Drakaea micrantha facts for kids
Quick facts for kidsDwarf hammer orchid
Vulnerable (EPBC Act)
Drakaea micrantha, commonly known as the dwarf hammer orchid is a species of orchid endemic to the south–west of Western Australia. It is similar to other hammer orchids in that it is pollinated by a single species of male thynnid wasp using sexual deception. The orchid's labellum is similar in shape and scent to a flightless female thynnid wasp. It has a single silvery-grey, heart-shaped leaf with prominent green veins and a stem up to 30 centimetres (12 in) long. The species is only known from a scattered populations in the south west of the state and has been declared "vulnerable" by the Australian government and "threatened" by the government of Western Australia.

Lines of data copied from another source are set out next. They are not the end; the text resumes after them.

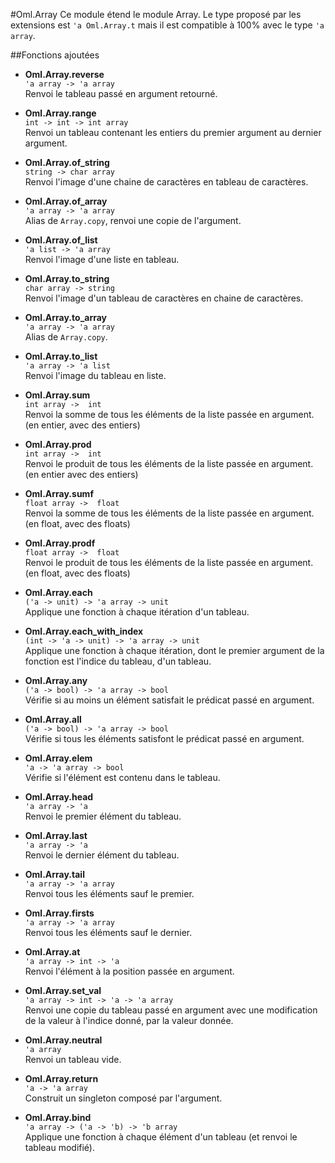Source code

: #Oml.Array
Ce module étend le module Array. Le type proposé par les extensions est `'a Oml.Array.t` mais il est compatible à 100% avec le type `'a array`.

##Fonctions ajoutées

*    **Oml.Array.reverse**  
     `'a array -> 'a array`  
     Renvoi le tableau passé en argument retourné.


*    **Oml.Array.range**  
     `int -> int -> int array`  
     Renvoi un tableau contenant les entiers du premier argument au dernier argument.


*    **Oml.Array.of_string**  
     `string -> char array`  
     Renvoi l'image d'une chaine de caractères en tableau de caractères.


*    **Oml.Array.of_array**  
     `'a array -> 'a array`  
     Alias de `Array.copy`, renvoi une copie de l'argument.


*    **Oml.Array.of_list**  
     `'a list -> 'a array`   
     Renvoi l'image d'une liste en tableau.


*    **Oml.Array.to_string**  
     `char array -> string`   
     Renvoi l'image d'un tableau de caractères en chaine de caractères.


*    **Oml.Array.to_array**  
     `'a array -> 'a array`   
     Alias de `Array.copy`.


*    **Oml.Array.to_list**  
     `'a array -> 'a list`   
     Renvoi l'image du tableau en liste.


*    **Oml.Array.sum**  
     `int array ->  int`   
     Renvoi la somme de tous les éléments de la liste passée en argument. (en entier, avec des entiers)


*    **Oml.Array.prod**  
     `int array ->  int`   
     Renvoi le produit de tous les éléments de la liste passée en argument. (en entier avec des entiers)


*    **Oml.Array.sumf**  
     `float array ->  float`   
     Renvoi la somme de tous les éléments de la liste passée en argument. (en float, avec des floats)



*    **Oml.Array.prodf**  
     `float array ->  float`   
     Renvoi le produit de tous les éléments de la liste passée en argument. (en float, avec des floats)


*    **Oml.Array.each**  
     `('a -> unit) -> 'a array -> unit`   
     Applique une fonction à chaque itération d'un tableau.


*    **Oml.Array.each_with_index**  
     `(int -> 'a -> unit) -> 'a array -> unit`   
     Applique une fonction à chaque itération, dont le premier argument de la fonction est l'indice du tableau, d'un tableau.


*    **Oml.Array.any**  
     `('a -> bool) -> 'a array -> bool`   
     Vérifie si au moins un élément satisfait le prédicat passé en argument.

*    **Oml.Array.all**  
     `('a -> bool) -> 'a array -> bool`   
     Vérifie si tous les éléments satisfont le prédicat passé en argument.

*    **Oml.Array.elem**  
     `'a -> 'a array -> bool`   
     Vérifie si l'élément est contenu dans le tableau.

*    **Oml.Array.head**  
     `'a array -> 'a`   
     Renvoi le premier élément du tableau.

*    **Oml.Array.last**  
     `'a array -> 'a`   
     Renvoi le dernier élément du tableau.

*    **Oml.Array.tail**  
     `'a array -> 'a array`   
     Renvoi tous les éléments sauf le premier.

*    **Oml.Array.firsts**  
     `'a array -> 'a array`   
     Renvoi tous les éléments sauf le dernier.


*    **Oml.Array.at**  
     `'a array -> int -> 'a`   
     Renvoi l'élément à la position passée en argument.


*    **Oml.Array.set_val**  
     `'a array -> int -> 'a -> 'a array`   
     Renvoi une copie du tableau passé en argument avec une modification de la valeur à l'indice donné, par la valeur donnée.


*    **Oml.Array.neutral**  
     `'a array`   
     Renvoi un tableau vide.


*    **Oml.Array.return**  
     `'a -> 'a array`   
     Construit un singleton composé par l'argument.


*    **Oml.Array.bind**  
     `'a array -> ('a -> 'b) -> 'b array`   
     Applique une fonction à chaque élément d'un tableau (et renvoi le tableau modifié).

Drakaea micrantha is similar to others in the genus in that it has a single, ground hugging leaf and an underground tuber. In this case, the leaf is heart shaped, about 10 millimetres (0.4 in) in diameter, silvery-grey dark green and rather glossy with darker green veins radiating from the leaf attachment. The stem is 15–30 centimetres (6–10 in) long and the stalk of the single flower is 10–15 millimetres (0.4–0.6 in) long.

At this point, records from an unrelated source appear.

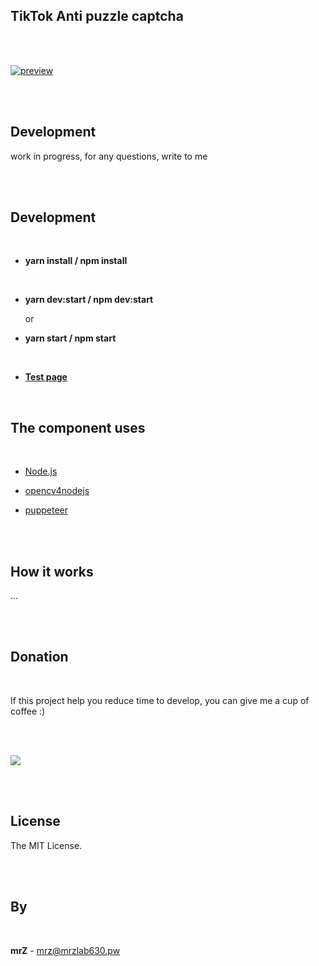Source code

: ## TikTok Anti puzzle captcha

<br>

<br>

[![preview](https://raw.githubusercontent.com/mrzlab630/TikTok-Anti-puzzle-captcha/master/doc/fcCaptcha.gif)](https://youtu.be/PyzIGpAQEts)


<br>

<br>

## Development

work in progress, for any questions, write to me

<br>

<br>

## Development

<br>

* **yarn install / npm install**

<br>

* **yarn dev:start / npm dev:start**

    or

* **yarn start / npm start**

<br>

* [**Test page**](https://s0.ipstatp.com/sec-sdk/secsdk-captcha/2.8.8/index.html)

<br>


## The component uses

<br>

* [Node.js](https://nodejs.org/)

* [opencv4nodejs](https://github.com/justadudewhohacks/opencv4nodejs#readme)

* [puppeteer](https://github.com/puppeteer/puppeteer)

<br>

<br>

## How it works

...

<br>

<br>


## Donation

<br>

If this project help you reduce time to develop, you can give me a cup of coffee :)

<br>

<br>

[![](https://www.paypalobjects.com/en_US/i/btn/btn_donateCC_LG.gif)](https://www.paypal.com/cgi-bin/webscr?cmd=_s-xclick&hosted_button_id=3FYLY9YVBTSEL)

<br>

<br>

## License

The MIT License.

<br>
<br>

## By

<br>

**mrZ** - mrz@mrzlab630.pw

Its flower is also similar to those of other hammer orchids in that the labellum resembles a flightless female thynnid wasp however it can be distinguished by having a spine on the column, and a labellum with a straight end and a narrow "neck". The sepal at the back of the flower is 7–10 millimetres (0.3–0.4 in) long and the two at the sides are 6–9 millimetres (0.2–0.4 in). The petals are also 6–9 millimetres (0.2–0.4 in) long. The insect-like labellum has a head about half as long as the body and is hairy for at least half its length. The "body" of the labellum is dark-coloured, slightly swollen and has a few hairs. Flowers appear in September and October.
Taxonomy and naming
Drakaea micrantha was first formally described by Stephen Hopper and Andrew Brown in 2007. Their description was published in Australian Systematic Botany. The specific epithet (micrantha) is derived from the Ancient Greek μικρός (mikrós) meaning "small" or "little" and ἄνθος (ánthos) meaning "flower", referring to the flower of this species being the smallest of the genus.
Distribution and habitat
Drakaea micrantha is known from 32 small, scattered populations and the total population of mature plants was estimated in 2007 to be about 514. The Western Australian Government Department of Parks and Wildlife classifies the species as "threatened" meaning that it is considered likely to become extinct, or rare and in need of special protection. The Australian Government lists its status under the Environmental Protection and Biodiversity Conservation Act as "vulnerable". The main threat to the species' survival is fire during its growing and flowering stages between June and early October.